@Hak

It is not constants, such as h, that Nature seeks to preserve, these constants being the result of observation but are not principles.

It is the conservation of energy that imposes the change of frequency.

When a body falls to earth, it loses potential energy and gains kinetic energy.

But when a photon falls to earth, it cannot gain kinetic energy since it cannot exceed c. The energy it gains increases its frequency ν (the blue shift you are

talking about), and as E=h.ν, the energy is exactly conserved.

Note that the conservation of energy comes from the mathematical formalism, so the non-conservation, you will never get it from the equations.

The laws of physics are mathematics, and in the equations of these mathematics, the energy is conserved because it is what we have always observed.

So as long as there is no contrary observation, the known laws of physics will remain as they are, implying this conservation in the equations. If you could use

the equations of physics against it, its mathematical coherence would be at fault, and this would have been seen for a long time. So the way to FE is only through

anomalous observations, not through manipulation of the physics equations (which does not prevent using them to go beyond, or simply to check that an observation

is not anomalous).

Our views are much closer than you think.

The point I am making is that while energy is indeed conserved in the net scope, it can *appear* to be violated, with energy appearing to be being gained/lost depending on the reference frame it's viewed from. Not because the energy is changing, but because the frame-of-reference is changing.

Let me pose a thought experiment and you can correct me at any point. Note: this is no 'proof' of anything here, I just want to make sure we're on the same page conceptually.

We have 2 earth-like planets. One like ours, in 'normal space', and the other very close to a black hole, in 'dense' space. Lets assume for the thought-experiment that both have technology to beam energy via photons with no divergence at high efficiency over vast distance.

Planet A sends 10 joules of energy towards planet B. On its way, it experiences relativistic lensing effects due to special relativity presented by the black hole.

Planet B receives the photons, but because their planet is in a different reference frame, they observe a different amount of energy received than what Planet A had sent.

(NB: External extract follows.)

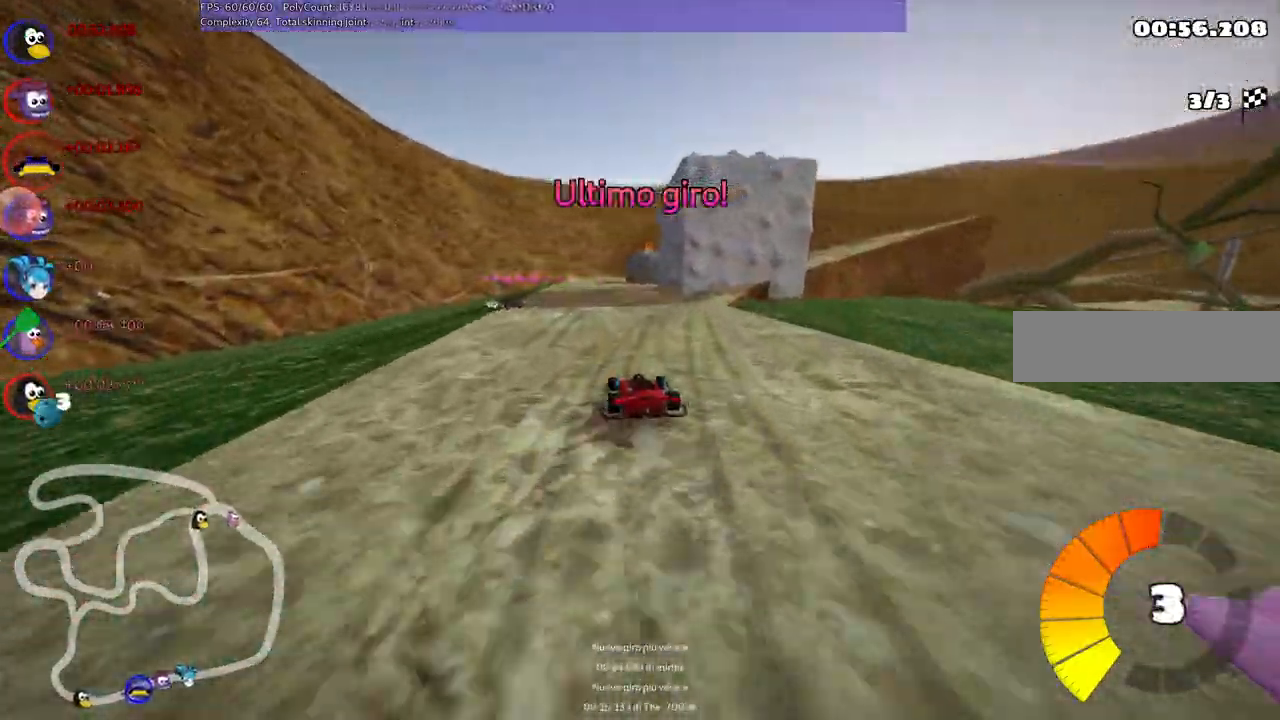
{"keys": ["m", "right", "up"], "events": []}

From the POV of Planet A, the photons appear to

*lose* energy, as they redshift by lets say a factor of 10. From POV of Planet A, only 1 joule is received at the receiving station.

From the POV of Planet B, the photons appear to

*gain* energy, as they blueshift by the same factor. From POV of Planet B, 100 joules are received.

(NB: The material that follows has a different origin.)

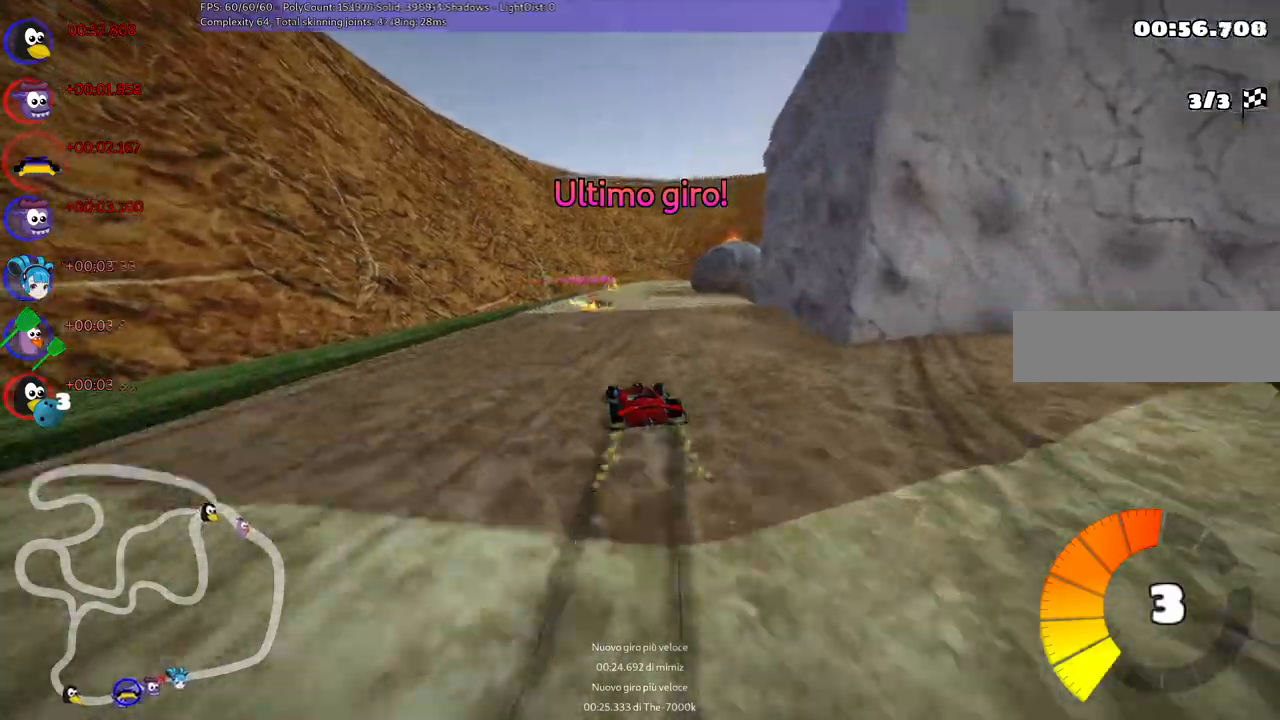
{"keys": ["n", "right", "up"]}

So the packet of energy does not change in any way, only the reference frame it is viewed from. Conservation is still maintained despite the *apparent* break in symmetry.

Would you agree with this premise?

Stated differently, since E=HV is sacrosanct, then an observed redshift/blueshift would

*appear* to be violating conservation when viewed from stationary reference frame, even though energy is not

*really* being created/destroyed.

Would you find that to be an accurate statement?

"An overly-skeptical scientist might hastily conclude by scooping and analyzing a thousand buckets of ocean water that the ocean has no fish in it."